New Equities for Infrastructure Investment
Though infrastructure projects are among the most productive investments a society can make, existing asset classes fail to provide the structure needed to compete with traditional equity or debt. That is why economies would benefit from a new asset class that could harness the potential of private money for public infrastructure.
SINGAPORE – Infrastructure projects can be among the most productive investments a society can make, with clear links to a country's economic growth. For private investors, however, the situation is more complicated. Infrastructure projects can offer reliable – if lower-than-average – returns. But existing asset classes all too often fail to provide the structure needed for these projects to compete with traditional equity or debt.

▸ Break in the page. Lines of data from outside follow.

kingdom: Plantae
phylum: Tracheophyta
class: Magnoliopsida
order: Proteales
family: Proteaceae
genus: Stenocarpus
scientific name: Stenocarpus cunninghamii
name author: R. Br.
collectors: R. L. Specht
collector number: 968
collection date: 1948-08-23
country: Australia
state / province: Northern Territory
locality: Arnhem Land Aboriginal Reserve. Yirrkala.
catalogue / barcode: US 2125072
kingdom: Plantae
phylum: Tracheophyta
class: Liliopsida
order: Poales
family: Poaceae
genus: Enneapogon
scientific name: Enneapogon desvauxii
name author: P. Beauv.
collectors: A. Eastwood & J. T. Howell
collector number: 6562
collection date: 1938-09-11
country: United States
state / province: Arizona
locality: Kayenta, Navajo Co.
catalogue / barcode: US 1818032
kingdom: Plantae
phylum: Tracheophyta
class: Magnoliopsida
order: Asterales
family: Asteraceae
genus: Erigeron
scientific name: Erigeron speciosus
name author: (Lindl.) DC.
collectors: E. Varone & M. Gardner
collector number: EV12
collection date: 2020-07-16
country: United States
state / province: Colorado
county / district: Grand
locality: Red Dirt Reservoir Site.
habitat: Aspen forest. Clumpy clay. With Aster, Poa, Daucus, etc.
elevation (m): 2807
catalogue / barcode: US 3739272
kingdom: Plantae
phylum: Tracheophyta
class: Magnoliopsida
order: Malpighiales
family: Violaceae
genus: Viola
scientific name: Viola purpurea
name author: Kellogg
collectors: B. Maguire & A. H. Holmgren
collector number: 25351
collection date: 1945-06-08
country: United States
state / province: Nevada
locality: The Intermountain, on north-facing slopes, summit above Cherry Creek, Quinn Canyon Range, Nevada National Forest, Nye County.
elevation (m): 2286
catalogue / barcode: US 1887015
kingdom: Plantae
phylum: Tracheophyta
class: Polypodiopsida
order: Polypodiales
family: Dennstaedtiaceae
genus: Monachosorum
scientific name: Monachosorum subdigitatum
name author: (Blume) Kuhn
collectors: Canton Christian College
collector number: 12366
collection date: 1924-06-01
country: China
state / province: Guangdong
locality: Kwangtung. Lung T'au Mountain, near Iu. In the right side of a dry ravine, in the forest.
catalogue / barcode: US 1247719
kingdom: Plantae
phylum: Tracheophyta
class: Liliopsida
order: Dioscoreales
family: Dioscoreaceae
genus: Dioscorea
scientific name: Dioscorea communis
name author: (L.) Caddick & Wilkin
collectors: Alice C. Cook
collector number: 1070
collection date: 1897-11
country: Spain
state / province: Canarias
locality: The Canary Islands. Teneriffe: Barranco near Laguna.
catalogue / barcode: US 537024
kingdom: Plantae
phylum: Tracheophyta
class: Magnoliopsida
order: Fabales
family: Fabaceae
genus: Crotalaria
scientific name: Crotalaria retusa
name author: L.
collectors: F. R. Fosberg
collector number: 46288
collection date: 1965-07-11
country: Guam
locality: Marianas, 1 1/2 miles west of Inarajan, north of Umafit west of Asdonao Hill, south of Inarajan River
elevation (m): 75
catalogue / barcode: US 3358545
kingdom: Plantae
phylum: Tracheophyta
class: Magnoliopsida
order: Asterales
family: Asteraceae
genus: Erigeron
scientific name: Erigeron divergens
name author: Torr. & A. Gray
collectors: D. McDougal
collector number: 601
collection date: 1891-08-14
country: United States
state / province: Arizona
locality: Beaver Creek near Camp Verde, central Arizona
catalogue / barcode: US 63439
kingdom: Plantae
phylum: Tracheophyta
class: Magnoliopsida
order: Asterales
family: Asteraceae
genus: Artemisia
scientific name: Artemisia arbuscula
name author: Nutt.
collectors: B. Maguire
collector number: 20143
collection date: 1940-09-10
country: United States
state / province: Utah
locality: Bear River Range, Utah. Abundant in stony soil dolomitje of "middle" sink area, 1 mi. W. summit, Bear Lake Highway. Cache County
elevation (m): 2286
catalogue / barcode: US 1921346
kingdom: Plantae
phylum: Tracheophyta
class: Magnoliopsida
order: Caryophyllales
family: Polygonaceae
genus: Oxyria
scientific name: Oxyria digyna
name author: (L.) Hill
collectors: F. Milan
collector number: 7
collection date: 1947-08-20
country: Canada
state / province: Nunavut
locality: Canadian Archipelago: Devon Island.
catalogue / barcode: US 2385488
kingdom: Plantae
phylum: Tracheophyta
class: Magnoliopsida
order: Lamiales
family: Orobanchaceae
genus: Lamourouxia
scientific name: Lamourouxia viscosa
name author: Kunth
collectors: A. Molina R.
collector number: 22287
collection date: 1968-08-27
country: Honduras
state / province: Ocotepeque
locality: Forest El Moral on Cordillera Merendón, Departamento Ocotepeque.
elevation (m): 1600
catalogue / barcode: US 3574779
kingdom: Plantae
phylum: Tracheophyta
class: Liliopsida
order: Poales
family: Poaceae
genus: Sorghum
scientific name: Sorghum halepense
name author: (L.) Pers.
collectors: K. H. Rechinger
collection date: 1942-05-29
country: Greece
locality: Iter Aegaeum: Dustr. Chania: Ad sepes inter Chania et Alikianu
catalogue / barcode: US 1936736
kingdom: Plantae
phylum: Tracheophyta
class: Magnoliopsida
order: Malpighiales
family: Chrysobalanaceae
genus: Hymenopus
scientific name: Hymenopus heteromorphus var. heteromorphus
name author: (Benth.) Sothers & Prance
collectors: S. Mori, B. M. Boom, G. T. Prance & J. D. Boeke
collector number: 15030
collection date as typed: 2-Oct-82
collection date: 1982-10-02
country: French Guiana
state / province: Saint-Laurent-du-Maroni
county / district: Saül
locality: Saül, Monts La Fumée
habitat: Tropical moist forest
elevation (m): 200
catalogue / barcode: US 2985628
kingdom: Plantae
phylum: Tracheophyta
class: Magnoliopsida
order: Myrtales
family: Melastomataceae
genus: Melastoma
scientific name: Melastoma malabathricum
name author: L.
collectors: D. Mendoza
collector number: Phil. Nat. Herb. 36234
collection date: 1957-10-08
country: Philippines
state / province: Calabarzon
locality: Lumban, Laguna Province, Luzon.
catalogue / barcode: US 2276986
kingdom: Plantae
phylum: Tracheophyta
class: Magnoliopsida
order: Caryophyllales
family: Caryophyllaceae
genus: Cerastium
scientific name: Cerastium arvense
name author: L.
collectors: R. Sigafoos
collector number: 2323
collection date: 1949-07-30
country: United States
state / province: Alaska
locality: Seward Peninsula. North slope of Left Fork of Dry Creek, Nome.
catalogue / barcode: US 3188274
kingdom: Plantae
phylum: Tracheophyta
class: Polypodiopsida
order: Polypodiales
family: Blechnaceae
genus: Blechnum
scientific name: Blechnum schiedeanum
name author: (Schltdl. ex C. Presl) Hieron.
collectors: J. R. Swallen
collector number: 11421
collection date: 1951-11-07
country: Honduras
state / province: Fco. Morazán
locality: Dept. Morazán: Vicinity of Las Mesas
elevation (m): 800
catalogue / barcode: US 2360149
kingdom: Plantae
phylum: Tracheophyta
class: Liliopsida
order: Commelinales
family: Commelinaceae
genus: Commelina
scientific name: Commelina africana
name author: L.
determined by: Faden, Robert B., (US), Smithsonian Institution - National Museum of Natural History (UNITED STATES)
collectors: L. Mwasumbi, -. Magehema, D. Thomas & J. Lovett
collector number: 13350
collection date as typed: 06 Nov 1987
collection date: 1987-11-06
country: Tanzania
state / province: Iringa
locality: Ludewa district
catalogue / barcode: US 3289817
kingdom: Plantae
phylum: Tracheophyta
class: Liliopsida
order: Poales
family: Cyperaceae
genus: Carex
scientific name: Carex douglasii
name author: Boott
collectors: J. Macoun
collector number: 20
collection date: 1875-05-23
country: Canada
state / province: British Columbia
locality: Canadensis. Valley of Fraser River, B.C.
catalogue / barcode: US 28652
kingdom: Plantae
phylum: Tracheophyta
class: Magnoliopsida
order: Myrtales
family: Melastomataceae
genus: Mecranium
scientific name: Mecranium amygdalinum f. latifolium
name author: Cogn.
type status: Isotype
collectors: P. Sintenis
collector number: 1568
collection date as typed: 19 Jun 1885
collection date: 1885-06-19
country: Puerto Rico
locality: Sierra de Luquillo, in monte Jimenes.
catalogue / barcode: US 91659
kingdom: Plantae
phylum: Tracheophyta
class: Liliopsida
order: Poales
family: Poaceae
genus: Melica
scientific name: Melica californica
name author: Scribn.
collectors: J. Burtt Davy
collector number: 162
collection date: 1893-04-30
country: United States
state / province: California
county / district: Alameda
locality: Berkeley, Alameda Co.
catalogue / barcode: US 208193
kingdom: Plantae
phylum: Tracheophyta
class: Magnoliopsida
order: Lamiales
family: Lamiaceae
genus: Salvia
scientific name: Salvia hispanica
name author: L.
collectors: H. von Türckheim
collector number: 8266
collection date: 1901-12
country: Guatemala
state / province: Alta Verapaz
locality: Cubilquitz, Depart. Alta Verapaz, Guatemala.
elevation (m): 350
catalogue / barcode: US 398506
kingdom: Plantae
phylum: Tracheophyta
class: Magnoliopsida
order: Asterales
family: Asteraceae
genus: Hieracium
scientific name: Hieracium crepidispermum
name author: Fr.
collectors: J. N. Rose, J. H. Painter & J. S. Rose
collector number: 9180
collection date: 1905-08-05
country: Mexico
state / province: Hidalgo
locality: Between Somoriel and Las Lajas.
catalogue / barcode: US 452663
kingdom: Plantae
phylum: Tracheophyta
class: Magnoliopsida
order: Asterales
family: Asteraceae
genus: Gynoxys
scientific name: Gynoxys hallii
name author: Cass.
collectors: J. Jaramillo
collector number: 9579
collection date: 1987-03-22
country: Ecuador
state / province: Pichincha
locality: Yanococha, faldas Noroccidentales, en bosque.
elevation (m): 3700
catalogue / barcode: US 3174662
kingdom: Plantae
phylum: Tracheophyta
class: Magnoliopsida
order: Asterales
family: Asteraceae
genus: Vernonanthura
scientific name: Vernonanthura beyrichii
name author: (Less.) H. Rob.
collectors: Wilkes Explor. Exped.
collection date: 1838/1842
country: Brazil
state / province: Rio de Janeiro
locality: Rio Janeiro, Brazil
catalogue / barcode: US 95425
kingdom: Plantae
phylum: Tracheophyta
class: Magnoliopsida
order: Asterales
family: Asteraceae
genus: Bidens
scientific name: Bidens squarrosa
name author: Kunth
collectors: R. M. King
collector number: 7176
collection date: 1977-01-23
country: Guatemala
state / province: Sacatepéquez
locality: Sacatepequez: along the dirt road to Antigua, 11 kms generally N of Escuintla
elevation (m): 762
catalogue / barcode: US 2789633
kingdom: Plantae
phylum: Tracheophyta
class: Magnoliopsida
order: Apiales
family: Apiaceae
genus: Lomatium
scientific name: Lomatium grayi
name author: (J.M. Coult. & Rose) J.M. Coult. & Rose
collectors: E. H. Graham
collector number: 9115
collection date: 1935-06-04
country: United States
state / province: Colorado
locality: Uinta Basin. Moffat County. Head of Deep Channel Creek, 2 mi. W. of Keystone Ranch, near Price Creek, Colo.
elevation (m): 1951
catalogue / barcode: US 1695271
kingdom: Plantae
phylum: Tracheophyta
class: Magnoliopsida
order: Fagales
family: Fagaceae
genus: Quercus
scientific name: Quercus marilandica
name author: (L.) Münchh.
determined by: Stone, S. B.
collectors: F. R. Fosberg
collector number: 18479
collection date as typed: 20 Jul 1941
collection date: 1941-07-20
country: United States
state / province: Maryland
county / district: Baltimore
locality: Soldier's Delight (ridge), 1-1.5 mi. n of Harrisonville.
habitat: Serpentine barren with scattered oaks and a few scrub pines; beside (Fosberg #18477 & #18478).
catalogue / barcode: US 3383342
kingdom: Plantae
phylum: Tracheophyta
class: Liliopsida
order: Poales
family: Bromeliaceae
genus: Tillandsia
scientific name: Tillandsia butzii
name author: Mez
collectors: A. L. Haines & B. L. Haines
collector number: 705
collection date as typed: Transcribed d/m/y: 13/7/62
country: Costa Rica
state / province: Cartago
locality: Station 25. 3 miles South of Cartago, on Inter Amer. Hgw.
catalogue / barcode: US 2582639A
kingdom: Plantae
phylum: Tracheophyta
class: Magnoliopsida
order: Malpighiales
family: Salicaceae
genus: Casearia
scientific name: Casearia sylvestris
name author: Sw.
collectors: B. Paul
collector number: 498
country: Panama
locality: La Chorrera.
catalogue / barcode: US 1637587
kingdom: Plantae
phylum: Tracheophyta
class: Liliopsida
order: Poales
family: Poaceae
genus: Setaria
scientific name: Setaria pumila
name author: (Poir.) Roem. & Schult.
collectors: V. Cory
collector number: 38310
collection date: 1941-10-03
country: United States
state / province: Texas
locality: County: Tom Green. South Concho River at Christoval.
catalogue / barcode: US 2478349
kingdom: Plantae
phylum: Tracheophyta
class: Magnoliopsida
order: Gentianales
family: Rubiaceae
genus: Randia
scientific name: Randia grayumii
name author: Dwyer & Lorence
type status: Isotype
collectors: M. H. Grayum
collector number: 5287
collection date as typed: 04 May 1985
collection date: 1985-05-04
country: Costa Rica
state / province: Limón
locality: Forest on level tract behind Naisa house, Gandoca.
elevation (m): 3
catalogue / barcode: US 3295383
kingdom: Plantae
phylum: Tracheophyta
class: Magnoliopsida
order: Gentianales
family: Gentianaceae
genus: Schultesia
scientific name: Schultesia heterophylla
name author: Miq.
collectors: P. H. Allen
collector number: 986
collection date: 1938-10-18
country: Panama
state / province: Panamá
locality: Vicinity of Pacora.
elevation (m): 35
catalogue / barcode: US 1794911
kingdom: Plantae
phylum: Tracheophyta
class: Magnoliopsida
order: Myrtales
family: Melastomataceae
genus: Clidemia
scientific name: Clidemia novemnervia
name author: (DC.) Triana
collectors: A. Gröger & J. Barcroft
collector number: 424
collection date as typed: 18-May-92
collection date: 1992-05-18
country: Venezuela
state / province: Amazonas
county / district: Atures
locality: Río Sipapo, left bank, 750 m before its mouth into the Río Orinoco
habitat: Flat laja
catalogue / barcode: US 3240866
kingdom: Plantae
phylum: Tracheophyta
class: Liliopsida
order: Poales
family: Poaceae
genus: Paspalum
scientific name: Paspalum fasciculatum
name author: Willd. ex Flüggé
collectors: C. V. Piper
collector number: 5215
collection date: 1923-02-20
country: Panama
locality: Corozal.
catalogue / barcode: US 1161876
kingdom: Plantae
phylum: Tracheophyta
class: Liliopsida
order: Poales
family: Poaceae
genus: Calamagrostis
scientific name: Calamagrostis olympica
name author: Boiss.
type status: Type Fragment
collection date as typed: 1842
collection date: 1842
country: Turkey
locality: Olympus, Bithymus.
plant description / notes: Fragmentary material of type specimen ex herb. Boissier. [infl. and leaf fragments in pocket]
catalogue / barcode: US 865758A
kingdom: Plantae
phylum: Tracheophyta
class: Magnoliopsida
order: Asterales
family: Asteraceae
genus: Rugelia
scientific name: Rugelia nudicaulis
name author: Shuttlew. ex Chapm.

At the World Economic Forum's annual meeting in Davos, Switzerland, in January, Walter Kielholz, Chairman of Swiss Re, and former British Prime Minister Gordon Brown advocated for the creation of a new asset class for infrastructure – as we have done previously, as well. So how, exactly, can the world harness the potential of private money for infrastructure?
The size of the pie is huge, and so are the opportunities for private investors. The pipeline for infrastructure projects in emerging markets is estimated to have surpassed $1 trillion – $150 billion of which is expected to be raised from private sources. In mature markets, infrastructure investment is projected to reach $4 trillion by 2017.